Hingegen greifen die folgenden Erwägungen durch: Die Pflichtversicherten, die wegen ihrer beruflichen Qualifikation Berufsschutz genießen, haben im allgemeinen auch ein entsprechend hohes Einkommen. Entsprechend dem Einkommen sind Beiträge zur Rentenversicherung zu entrichten (§ 1385 Abs. 3 RVO). Die Pflichtversicherten verdienen sich daher den Berufsschutz durch ihrer beruflichen Qualifikation angemessene Beiträge. Bei dem Pflichtversicherten sind so berufliche Qualifikation und Beitragsleistung gekoppelt. Dies tritt nicht nur in der Rentenhöhe, sondern bereits im Versicherungswagnis zutage, so daß der Satz gerechtfertigt ist: Je größer die berufliche Qualifikation, um so höher sind das Einkommen und die Beiträge, aber um so kleiner ist der Kreis der zumutbaren Verweisungstätigkeiten des Pflichtversicherten. Der Selbstversicherte hatte bis zum 31. Dezember 1956 gemäß § 1440 Abs. 1 RVO aF die Pflicht und hat seitdem die Möglichkeit, ebenfalls die seinem Einkommen und damit seiner beruflichen Qualifikation entsprechenden Beiträge zu entrichten. Hat er dies aber nicht getan, so kann er nicht den Berufsschutz beanspruchen, den er bei einer seiner beruflichen Qualifikation angemessenen Beitragsentrichtung gehabt hätte. Bei der Feststellung der Tätigkeiten, auf die ein Selbstversicherter verwiesen werden kann (§ 1246 Abs. 2 Satz 2 RVO), ist daher der bisherige Beruf nur insoweit zu berücksichtigen, als die Höhe der vom Selbstversicherten entrichteten Beiträge ihm entspricht. Das kann bei einem Selbstversicherten, der seiner beruflichen Stellung unangemessen niedrige Beiträge entrichtet hat, dazu führen, daß sein Berufsschutz je nach der Höhe der entrichteten Beiträge mehr oder weniger stark gemindert wird oder sogar ganz entfällt. Es wäre eine unverständliche und sicherlich nicht im Sinne des Gesetzgebers liegende unbillige Bevorzugung der Selbstversicherten gegenüber den Pflichtversicherten, wenn sie einen Berufsschutz genössen, ohne ihn durch entsprechende Beiträge erworben zu haben. (Zum Vorstehenden zu vgl. Röss, SGb 1965 S. 322, 325, dessen Ausführungen der Senat weitgehend gefolgt ist.)

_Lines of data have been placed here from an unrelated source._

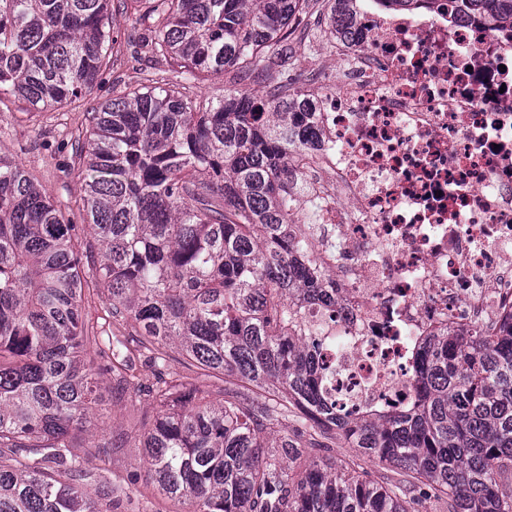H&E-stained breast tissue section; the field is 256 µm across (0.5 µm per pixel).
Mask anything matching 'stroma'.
Returning <instances> with one entry per match:
<instances>
[{
  "label": "stroma",
  "mask_w": 512,
  "mask_h": 512,
  "mask_svg": "<svg viewBox=\"0 0 512 512\" xmlns=\"http://www.w3.org/2000/svg\"><path fill=\"white\" fill-rule=\"evenodd\" d=\"M133 18L122 10H113L111 34L117 40L109 67L90 98L59 110H38L15 97H0V155L19 161L30 178L56 202L65 219L84 224L83 193L79 164L73 152L74 134L85 130L87 114L97 103L118 95L125 88L147 84L157 78L156 69L134 58L127 46ZM326 34L316 28L311 40L297 44L293 54L294 70L316 69L333 75L336 60L325 47ZM100 257L91 251L84 261L81 278L84 286L82 309L89 324L103 315L107 290L98 277ZM135 373L139 388L118 390L112 375L100 373L102 403L93 411L94 434L108 447V454L97 465L99 477L124 485L125 491L112 512H173L172 501L153 491L139 472L141 451L139 436L153 421L157 409L146 390L156 382L155 369L147 359H139Z\"/></svg>",
  "instance_id": "stroma-1"
}]
</instances>
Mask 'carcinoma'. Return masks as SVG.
<instances>
[{
    "mask_svg": "<svg viewBox=\"0 0 512 512\" xmlns=\"http://www.w3.org/2000/svg\"><path fill=\"white\" fill-rule=\"evenodd\" d=\"M111 2L0 0V96L44 109L91 95L115 42ZM121 2L145 25L132 46L171 77L96 107L76 151L108 291L96 328L81 314L76 225L0 155V512H112L123 493L107 479L85 489L106 456L91 352L127 385L145 352L161 369L141 464L185 512H415L431 492L448 512H512V314L497 336L429 342L416 405L362 419L325 402L317 341L288 330L293 298L327 287L285 233L310 109L288 62L309 0ZM463 4L512 24V0ZM227 71L245 86L186 95ZM171 347L222 385L163 372ZM336 435L355 459L310 454Z\"/></svg>",
    "mask_w": 512,
    "mask_h": 512,
    "instance_id": "cac0c4a2",
    "label": "carcinoma"
}]
</instances>
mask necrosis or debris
I'll return each mask as SVG.
<instances>
[{
    "mask_svg": "<svg viewBox=\"0 0 512 512\" xmlns=\"http://www.w3.org/2000/svg\"><path fill=\"white\" fill-rule=\"evenodd\" d=\"M336 74L300 76L317 110L290 178L318 210L288 231L333 280L295 301L341 413L415 405L422 340L496 332L512 313V29L458 0L359 7Z\"/></svg>",
    "mask_w": 512,
    "mask_h": 512,
    "instance_id": "obj_1",
    "label": "necrosis or debris"
}]
</instances>
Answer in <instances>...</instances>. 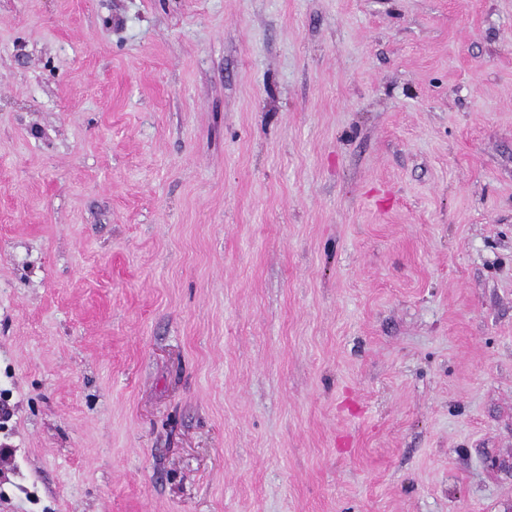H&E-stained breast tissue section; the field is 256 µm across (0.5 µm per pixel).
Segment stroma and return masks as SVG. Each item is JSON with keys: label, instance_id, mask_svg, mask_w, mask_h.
Wrapping results in <instances>:
<instances>
[{"label": "stroma", "instance_id": "stroma-1", "mask_svg": "<svg viewBox=\"0 0 512 512\" xmlns=\"http://www.w3.org/2000/svg\"><path fill=\"white\" fill-rule=\"evenodd\" d=\"M0 512H512V0H0Z\"/></svg>", "mask_w": 512, "mask_h": 512}]
</instances>
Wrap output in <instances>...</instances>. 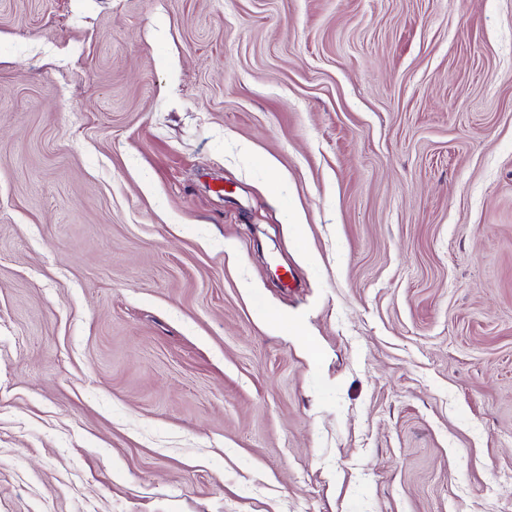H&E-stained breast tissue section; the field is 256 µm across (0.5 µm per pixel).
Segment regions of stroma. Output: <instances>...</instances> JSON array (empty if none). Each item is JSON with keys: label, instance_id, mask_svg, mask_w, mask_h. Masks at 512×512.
I'll return each instance as SVG.
<instances>
[{"label": "stroma", "instance_id": "obj_1", "mask_svg": "<svg viewBox=\"0 0 512 512\" xmlns=\"http://www.w3.org/2000/svg\"><path fill=\"white\" fill-rule=\"evenodd\" d=\"M0 512H512V0H0Z\"/></svg>", "mask_w": 512, "mask_h": 512}]
</instances>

Wenn dagegen die Beklagte die für das Vorliegen der Berufsunfähigkeit des Klägers entscheidende Frage der Verweisbarkeit eines Selbstversicherten so lösen zu können glaubt, daß sie jeden Selbstversicherten ohne Rücksicht auf seinen bisherigen Beruf unterschiedslos auf den allgemeinen Arbeitsmarkt verweist, so kann dem nicht gefolgt werden. Diese Auffassung der Beklagten hätte zur Folge, daß die in § 1246 Abs. 2 Satz 2 RVO gesetzlich geforderte Mitberücksichtigung des "bisherigen Berufs" als eines Merkmals der Zumutbarkeit von Verweisungstätigkeiten völlig entfiele. Das aber wäre mit dem Gesetz nicht in Einklang zu bringen.
Da das LSG über die Beiträge des Klägers keine Feststellungen getroffen hat, es hierauf aber nach dem oben Gesagten ankommt, muß das angefochtene Urteil mit den ihm zugrunde liegenden Feststellungen aufgehoben und die Sache zur erneuten Verhandlung und Entscheidung an das Berufungsgericht zurückverwiesen werden.
Die Entscheidung über die außergerichtlichen Kosten des Revisionsverfahrens bleibt der das Verfahren abschließenden Entscheidung vorbehalten.